Thursday, March 13, 2008

New privacy precautions ban chatting programs from university computers

In light of recent leaks of confidential data from various provincial government sectors, Memorial University is beefing up their precautions to ensure that private information belonging to both students and faculty is secure, by implementing a ban on all instant messaging programs on university-owned computers.

In the last six months information from Eastern Health, the Eastern School District, and the Department of Worker’s Compensation, have all experienced in a breach of private information, where things like a patient’s HIV status, and personal records of more than 20,000 high-school students, were exposed.

Graham Mowbray, director of Computing and Communications at Memorial, says that the incidences involving Eastern Health and Worker’s Compensation had to do with transferring files over peer-to-peer instant messaging systems, an issue which the University has rapidly addressed.

“There was a government privacy section that was proclaimed [on] Jan. 16 of this year, that places the legal responsibility of the protection of information on an institution and its permanent head. It puts a legal reasonability on the institution and the admin to protect private information from unauthorized disclosure,” said Mowbray.

Mowbray says that the ban of instant messaging from all Memorial owned computers, such as those in the library Commons and various computer labs around campus, came on the heels of this announcement made in mid-January.

“Instant chat and messaging [is] another way that a breach in security could happen. With this, file attachments could be sent along with messages, which may appear to be secure … but in actual fact could install some malware or keyboard recording program when it is opened,” he said.

Mowbray says it is this issue that the University is trying to eliminate, and that there are more parties involved in a simple online chat, through such mediums like MSN, than most may realize.

#####

TASKS FOR THIS EXERCISE:
1. In the article on the instant messaging ban, on what date was the government privacy section proclaimed?
2. Print the passage of the instant messaging ban article that opens with the words containing "Thursday, March 13, 2008" and closes with "students, were exposed.".
3. Using the instant messaging ban article, decide whether each statement agrees with it: (a) The ban covers computers in the library Commons. (b) The exposed data included personal records of more than 2,000 high-school students. (c) Mowbray says a file attachment sent with a message could install a keyboard recording program.

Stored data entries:
#####

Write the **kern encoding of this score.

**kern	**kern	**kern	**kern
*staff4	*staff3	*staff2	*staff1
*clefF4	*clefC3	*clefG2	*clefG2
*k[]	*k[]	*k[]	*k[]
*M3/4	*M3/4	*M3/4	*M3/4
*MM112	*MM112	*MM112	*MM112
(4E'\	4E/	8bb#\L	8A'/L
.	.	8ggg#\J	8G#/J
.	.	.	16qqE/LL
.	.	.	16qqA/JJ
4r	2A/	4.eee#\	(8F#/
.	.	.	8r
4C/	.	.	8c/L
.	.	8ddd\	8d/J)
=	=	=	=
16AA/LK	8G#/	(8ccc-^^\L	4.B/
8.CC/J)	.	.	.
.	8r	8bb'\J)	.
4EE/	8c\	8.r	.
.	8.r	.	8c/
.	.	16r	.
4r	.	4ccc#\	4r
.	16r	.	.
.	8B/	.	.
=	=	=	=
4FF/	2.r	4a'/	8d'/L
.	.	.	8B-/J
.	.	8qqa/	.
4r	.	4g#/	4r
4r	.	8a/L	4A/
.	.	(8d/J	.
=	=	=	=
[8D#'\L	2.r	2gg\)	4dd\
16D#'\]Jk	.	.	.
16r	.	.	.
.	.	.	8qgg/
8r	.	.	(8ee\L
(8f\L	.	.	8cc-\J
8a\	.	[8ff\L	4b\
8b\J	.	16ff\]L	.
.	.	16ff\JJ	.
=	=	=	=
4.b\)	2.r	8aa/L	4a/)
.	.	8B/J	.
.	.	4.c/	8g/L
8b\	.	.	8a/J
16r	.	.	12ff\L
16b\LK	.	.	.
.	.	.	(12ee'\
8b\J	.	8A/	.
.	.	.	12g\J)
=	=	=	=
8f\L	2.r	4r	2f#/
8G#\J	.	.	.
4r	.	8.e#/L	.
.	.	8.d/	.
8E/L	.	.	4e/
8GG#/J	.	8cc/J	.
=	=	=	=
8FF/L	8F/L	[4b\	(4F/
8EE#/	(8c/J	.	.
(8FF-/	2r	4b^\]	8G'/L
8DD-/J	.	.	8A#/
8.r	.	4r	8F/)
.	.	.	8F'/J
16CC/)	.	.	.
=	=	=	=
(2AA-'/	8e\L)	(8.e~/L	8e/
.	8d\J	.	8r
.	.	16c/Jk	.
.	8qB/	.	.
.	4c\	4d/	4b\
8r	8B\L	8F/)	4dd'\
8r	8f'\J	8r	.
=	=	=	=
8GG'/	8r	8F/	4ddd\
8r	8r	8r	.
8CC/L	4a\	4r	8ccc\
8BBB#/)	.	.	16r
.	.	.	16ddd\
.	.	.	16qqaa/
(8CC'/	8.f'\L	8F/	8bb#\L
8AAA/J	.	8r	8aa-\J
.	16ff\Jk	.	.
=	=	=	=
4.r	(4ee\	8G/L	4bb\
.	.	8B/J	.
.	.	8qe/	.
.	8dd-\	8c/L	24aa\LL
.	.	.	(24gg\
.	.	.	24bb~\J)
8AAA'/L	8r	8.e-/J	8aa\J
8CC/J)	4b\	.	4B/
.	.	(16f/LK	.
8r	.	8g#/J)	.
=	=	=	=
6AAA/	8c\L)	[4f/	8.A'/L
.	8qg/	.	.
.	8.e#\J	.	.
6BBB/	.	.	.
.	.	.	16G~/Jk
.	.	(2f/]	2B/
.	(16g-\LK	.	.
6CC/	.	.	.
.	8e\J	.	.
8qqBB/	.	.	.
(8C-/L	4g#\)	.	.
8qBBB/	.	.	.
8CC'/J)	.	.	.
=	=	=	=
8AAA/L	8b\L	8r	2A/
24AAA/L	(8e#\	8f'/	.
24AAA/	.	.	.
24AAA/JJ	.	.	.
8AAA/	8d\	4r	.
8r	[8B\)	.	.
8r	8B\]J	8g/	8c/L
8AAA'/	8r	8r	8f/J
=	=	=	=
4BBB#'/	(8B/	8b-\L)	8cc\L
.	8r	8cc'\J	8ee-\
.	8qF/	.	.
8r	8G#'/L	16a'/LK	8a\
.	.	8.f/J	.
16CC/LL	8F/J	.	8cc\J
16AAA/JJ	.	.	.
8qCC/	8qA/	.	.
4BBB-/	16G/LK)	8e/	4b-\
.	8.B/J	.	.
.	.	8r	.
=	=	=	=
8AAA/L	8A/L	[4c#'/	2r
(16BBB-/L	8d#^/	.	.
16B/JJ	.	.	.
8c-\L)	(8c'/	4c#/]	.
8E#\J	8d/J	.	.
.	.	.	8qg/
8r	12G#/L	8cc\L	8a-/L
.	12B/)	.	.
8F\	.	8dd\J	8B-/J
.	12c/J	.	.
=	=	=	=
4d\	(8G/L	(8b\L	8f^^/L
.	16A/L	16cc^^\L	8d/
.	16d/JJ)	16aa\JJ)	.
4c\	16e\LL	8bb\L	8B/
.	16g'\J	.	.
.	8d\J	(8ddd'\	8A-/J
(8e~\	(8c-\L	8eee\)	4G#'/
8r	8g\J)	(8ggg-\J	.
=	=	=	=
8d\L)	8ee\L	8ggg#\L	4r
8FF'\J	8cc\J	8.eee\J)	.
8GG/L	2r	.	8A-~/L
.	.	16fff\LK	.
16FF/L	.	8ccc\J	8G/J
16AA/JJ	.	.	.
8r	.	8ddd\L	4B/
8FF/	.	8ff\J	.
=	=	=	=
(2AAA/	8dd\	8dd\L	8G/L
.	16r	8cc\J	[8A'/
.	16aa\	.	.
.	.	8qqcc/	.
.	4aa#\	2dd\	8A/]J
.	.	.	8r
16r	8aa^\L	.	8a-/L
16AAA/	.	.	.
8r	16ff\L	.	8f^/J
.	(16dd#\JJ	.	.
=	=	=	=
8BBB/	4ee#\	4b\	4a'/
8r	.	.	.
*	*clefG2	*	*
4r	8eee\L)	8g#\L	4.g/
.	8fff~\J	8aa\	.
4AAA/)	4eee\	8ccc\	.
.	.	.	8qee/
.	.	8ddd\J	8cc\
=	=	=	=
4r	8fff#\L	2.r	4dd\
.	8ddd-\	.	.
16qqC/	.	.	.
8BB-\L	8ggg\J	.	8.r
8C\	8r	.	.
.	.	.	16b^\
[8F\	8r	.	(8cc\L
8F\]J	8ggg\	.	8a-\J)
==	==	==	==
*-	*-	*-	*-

#####

TASK-BY-TASK OUTPUTS:
1. It was proclaimed on Jan. 16 of this year.

2.
Thursday, March 13, 2008

New privacy precautions ban chatting programs from university computers

In light of recent leaks of confidential data from various provincial government sectors, Memorial University is beefing up their precautions to ensure that private information belonging to both students and faculty is secure, by implementing a ban on all instant messaging programs on university-owned computers.

In the last six months information from Eastern Health, the Eastern School District, and the Department of Worker’s Compensation, have all experienced in a breach of private information, where things like a patient’s HIV status, and personal records of more than 20,000 high-school students, were exposed.

3.
(a) Yes: "such as those in the library Commons and various computer labs around campus."
(b) No: "personal records of more than 20,000 high-school students."
(c) Yes: "could install some malware or keyboard recording program when it is opened."